DATA TO EXAMINE:
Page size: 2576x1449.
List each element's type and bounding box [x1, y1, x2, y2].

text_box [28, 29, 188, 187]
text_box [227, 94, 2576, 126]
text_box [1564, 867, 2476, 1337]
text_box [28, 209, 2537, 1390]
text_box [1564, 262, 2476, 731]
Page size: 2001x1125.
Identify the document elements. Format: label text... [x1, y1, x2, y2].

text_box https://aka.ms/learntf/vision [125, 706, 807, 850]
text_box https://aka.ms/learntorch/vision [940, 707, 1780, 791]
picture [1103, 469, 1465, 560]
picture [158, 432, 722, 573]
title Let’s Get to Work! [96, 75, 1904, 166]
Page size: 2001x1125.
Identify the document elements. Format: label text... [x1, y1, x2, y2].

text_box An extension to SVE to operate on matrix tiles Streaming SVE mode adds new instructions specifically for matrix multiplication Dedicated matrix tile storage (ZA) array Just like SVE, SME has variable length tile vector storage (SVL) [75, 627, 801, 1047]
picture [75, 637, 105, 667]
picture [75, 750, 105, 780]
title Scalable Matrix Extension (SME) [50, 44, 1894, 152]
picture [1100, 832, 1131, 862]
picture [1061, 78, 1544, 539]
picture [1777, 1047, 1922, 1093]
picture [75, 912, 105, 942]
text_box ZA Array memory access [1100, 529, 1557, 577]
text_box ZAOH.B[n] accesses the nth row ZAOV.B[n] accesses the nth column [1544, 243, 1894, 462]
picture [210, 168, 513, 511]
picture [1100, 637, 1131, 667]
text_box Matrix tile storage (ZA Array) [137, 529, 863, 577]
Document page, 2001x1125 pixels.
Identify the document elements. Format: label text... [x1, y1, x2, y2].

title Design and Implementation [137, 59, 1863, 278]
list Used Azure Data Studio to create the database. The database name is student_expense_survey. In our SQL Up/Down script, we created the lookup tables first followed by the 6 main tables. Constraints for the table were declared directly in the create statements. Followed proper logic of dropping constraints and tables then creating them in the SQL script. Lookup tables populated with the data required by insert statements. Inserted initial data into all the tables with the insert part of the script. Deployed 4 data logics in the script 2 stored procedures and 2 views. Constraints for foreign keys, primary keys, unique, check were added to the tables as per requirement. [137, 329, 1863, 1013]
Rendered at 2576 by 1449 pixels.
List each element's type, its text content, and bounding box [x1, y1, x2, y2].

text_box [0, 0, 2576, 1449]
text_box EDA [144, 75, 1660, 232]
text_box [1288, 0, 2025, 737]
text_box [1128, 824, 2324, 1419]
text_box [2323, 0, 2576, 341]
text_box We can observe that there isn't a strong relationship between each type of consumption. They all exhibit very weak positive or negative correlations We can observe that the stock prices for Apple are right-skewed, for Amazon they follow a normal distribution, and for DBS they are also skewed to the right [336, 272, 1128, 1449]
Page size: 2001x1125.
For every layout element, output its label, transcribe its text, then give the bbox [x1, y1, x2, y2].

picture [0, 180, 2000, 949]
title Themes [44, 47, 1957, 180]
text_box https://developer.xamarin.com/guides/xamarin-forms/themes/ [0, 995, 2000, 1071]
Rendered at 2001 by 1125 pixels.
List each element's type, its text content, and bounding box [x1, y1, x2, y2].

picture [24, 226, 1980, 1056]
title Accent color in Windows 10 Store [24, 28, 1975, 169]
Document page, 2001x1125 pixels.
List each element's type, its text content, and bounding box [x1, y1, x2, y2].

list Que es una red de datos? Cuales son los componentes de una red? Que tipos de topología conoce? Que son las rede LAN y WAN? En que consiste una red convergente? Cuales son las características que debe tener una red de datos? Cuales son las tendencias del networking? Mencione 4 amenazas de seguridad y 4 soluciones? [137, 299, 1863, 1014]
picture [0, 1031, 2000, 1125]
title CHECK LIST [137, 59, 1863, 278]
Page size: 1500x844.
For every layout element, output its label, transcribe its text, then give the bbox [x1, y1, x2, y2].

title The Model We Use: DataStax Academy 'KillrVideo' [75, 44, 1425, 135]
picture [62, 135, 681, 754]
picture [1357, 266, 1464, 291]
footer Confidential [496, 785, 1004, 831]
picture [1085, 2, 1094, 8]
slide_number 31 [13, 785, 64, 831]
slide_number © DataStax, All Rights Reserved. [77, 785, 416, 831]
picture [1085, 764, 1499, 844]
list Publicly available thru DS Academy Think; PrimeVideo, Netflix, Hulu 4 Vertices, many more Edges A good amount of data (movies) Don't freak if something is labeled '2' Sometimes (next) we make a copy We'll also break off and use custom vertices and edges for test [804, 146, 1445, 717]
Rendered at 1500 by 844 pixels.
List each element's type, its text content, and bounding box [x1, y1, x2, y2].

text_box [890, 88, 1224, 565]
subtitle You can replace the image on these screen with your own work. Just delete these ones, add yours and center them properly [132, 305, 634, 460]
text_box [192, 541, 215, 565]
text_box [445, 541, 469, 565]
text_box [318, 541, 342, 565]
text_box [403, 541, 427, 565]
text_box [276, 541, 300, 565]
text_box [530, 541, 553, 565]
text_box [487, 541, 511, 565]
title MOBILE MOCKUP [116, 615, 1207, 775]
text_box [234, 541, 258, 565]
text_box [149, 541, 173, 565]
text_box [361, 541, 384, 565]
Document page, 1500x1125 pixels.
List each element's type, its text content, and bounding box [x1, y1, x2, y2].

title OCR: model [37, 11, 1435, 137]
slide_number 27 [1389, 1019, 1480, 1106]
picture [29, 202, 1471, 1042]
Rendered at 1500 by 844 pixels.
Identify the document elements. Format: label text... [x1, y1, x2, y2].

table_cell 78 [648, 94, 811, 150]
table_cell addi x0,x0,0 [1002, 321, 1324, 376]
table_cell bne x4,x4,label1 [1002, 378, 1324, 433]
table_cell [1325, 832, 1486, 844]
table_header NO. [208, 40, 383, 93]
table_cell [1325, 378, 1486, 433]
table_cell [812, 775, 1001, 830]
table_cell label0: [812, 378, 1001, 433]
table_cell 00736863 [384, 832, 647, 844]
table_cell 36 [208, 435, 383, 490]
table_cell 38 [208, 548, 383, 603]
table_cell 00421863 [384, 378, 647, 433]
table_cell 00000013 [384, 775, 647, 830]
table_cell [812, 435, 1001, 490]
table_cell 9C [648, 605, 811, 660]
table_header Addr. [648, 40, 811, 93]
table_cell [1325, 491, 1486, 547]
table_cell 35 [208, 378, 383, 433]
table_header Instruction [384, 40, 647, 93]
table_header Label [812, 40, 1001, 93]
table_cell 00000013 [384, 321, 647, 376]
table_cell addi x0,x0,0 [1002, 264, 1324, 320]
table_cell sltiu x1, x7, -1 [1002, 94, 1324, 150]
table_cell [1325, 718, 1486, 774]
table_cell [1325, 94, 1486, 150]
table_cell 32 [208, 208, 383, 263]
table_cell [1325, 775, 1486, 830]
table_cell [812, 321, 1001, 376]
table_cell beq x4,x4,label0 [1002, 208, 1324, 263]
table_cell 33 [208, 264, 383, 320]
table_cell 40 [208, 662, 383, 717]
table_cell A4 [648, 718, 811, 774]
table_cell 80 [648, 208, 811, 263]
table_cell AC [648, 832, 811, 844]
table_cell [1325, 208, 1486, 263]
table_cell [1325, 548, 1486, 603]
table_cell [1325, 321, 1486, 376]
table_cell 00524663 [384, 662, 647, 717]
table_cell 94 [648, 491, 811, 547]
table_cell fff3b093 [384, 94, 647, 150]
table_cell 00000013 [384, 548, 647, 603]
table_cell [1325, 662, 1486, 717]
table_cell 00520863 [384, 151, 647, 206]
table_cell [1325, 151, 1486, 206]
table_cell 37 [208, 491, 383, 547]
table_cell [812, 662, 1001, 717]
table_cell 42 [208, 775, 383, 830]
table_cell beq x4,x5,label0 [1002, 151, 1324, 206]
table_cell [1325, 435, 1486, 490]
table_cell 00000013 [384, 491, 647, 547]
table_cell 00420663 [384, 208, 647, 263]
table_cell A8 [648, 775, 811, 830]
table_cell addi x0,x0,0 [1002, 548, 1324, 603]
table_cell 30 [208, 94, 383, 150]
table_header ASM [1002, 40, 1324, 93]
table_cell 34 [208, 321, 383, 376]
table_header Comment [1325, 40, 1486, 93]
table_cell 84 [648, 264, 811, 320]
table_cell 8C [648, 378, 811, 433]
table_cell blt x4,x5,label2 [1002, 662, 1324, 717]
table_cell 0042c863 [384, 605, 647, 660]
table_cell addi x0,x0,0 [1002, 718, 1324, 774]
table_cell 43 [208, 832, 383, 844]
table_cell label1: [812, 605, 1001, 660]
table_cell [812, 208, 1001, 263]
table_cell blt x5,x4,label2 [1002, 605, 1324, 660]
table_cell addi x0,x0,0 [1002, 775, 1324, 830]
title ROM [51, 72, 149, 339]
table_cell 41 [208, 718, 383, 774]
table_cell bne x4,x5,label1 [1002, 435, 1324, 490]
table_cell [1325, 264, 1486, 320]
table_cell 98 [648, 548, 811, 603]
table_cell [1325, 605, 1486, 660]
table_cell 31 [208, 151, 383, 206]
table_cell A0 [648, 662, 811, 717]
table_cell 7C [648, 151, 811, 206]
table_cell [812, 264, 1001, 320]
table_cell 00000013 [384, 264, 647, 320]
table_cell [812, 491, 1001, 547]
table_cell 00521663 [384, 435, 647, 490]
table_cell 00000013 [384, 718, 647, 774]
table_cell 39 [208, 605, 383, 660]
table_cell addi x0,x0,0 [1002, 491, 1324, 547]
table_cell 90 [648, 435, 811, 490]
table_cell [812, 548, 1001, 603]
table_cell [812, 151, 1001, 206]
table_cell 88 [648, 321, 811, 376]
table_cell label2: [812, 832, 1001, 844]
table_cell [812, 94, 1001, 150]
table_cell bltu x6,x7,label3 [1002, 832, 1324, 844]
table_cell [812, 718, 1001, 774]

REQUEST: When a line of the entries contains "pixels", it counts; say how many such lines there are, and nothing more.

COMPLETED EXERCISE: 7